As a Finance major at the University of Tennessee, Josh aspired to work for the Securities and Exchange Commission (SEC). At the time, the Enron and WorldCom scandals “consumed all the news,” he says. “Here were these guys making all this money and lying on financial statements to investors.”
After graduation, the Knoxville native enrolled in a JD-MBA program at UT. During the program’s first year, one of his professors offered some career-altering advice: he could pursue his same interests in regulation and business with a Ph.D. White liked the idea, changing academic paths to pursue a traditional MBA while simultaneously beginning a doctoral program.
Later, his mentor provided a more direct career intervention. As it happened, two SEC officials — Commissioner Luis Aguilar and Deputy Chief Economist Kathleen Hanley — gave a talk in Knoxville. “My adviser had the foresight to know that I should meet with them,” White says. “She arranged a breakfast and invited me.” The breakfast conversation led to an interview and then a post-doctoral job offer. “I made it to the SEC as an economist,” he says, “instead of as an attorney.”
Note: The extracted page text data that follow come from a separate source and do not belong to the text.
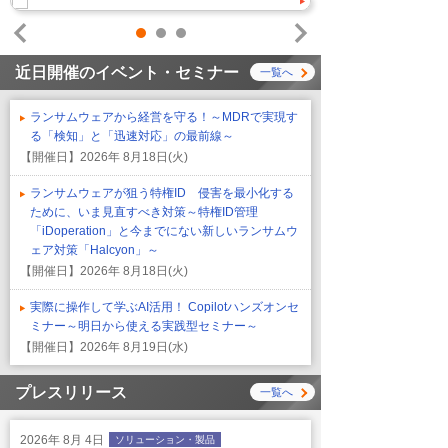
1
2
3
Prev
Next
近日開催のイベント・セミナー
一覧へ
ランサムウェアから経営を守る！～MDRで実現す
る「検知」と「迅速対応」の最前線～
【開催日】
2026年 8月18日(火)
ランサムウェアが狙う特権ID 侵害を最小化する
ために、いま見直すべき対策～特権ID管理
「iDoperation」と今までにない新しいランサムウ
ェア対策「Halcyon」～
【開催日】
2026年 8月18日(火)
実際に操作して学ぶAI活用！ Copilotハンズオンセ
ミナー～明日から使える実践型セミナー～
【開催日】
2026年 8月19日(水)
プレスリリース
一覧へ
2026年 8月 4日
ソリューション・製品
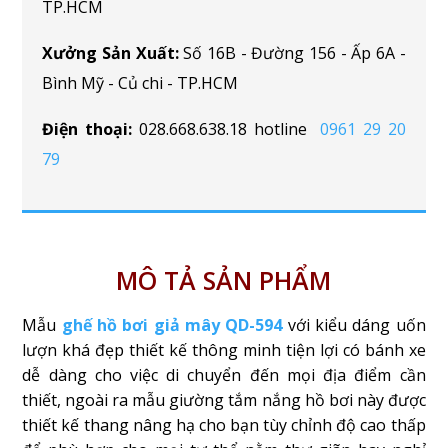
TP.HCM
Xưởng Sản Xuất:
Số 16B - Đường 156 - Ấp 6A -
Bình Mỹ - Củ chi - TP.HCM
Điện thoại:
028.668.638.18 hotline
0961 29 20
79
MÔ TẢ SẢN PHẨM
Mẫu
ghế hồ bơi giả mây QD-594
với kiểu dáng uốn
lượn khá đẹp thiết kế thông minh tiện lợi có bánh xe
dễ dàng cho việc di chuyển đến mọi địa điểm cần
thiết, ngoài ra mẫu giường tắm nắng hồ bơi này được
thiết kế thang nâng hạ cho bạn tùy chỉnh độ cao thấp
His timing was fortuitous. Under Professor Craig Lewis, who took a leave from Owen to serve as the SEC’s Chief Economist, the agency began enhancing cost-benefit analyses for proposed new rules. “He effectively became the sixth SEC commissioner,” White says. The new approach that Lewis implemented provided invaluable opportunities for a scholar like White to study the intersection of finance, regulation and corporate strategy — and provided a foundation for an academic career that began at the University of Georgia and then brought him to Vanderbilt, where he was reunited with Lewis, in 2017.
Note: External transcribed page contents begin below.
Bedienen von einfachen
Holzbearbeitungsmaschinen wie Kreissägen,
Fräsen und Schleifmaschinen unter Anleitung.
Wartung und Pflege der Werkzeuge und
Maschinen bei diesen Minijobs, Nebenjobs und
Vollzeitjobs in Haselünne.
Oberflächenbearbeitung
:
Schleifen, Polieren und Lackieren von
White’s scholarly output has been prolific. Several of his studies draw on his experience in Washington. One paper detailed how the SEC came to define “qualified residential mortgages” in a way that actually excluded the two biggest risk factors (credit scores and loan-to-value ratios) in mortgage defaults. Another paper examined Securities Offering Reform (SOR) — a deregulatory move by the SEC that eased disclosure restrictions on corporations prior to seasoned equity offerings. Contrary to dire predictions from some commentators, White found that the new rule improved the flow of information in the market and benefited investors and companies.
Some of White’s most recent research debunks another common view: that anti-takeover defenses by companies stifle innovation and hurt shareholder interests.
All of White’s work informs his classroom teaching. At a basic level, MBA students in his Corporate Financial Policy course gain a better understanding of how the law drives corporate decisions. He reinforces the lesson with case studies and questions drawn from current events.
Another lesson from White’s SEC days: Make finance understandable to students without Finance backgrounds. His former boss, Mary Jo White, fit that description; before becoming Chair of the SEC, she had been the U.S. Attorney in Manhattan who successfully prosecuted criminals from John Gotti to the terrorists behind the 1993 World Trade Center bombing. “You learn to teach in a way that’s not patronizing when you make presentations to Mary Jo White,” he says.
Most of all, White seeks to be a mentor as others were for him. In 2018, after a student took an interest in a topic covered in class, White helped him conduct an independent study of the effects of the Trump tax cuts on investment and share repurchases. Recalling his own time as a post-doc at the SEC, he’s also working with two young scholars in the Finance Department’s recently expanded post-doctoral program to help them develop their research portfolio. “Mentorship,” he says, “had a profound effect on me. I am trying to pay it forward.”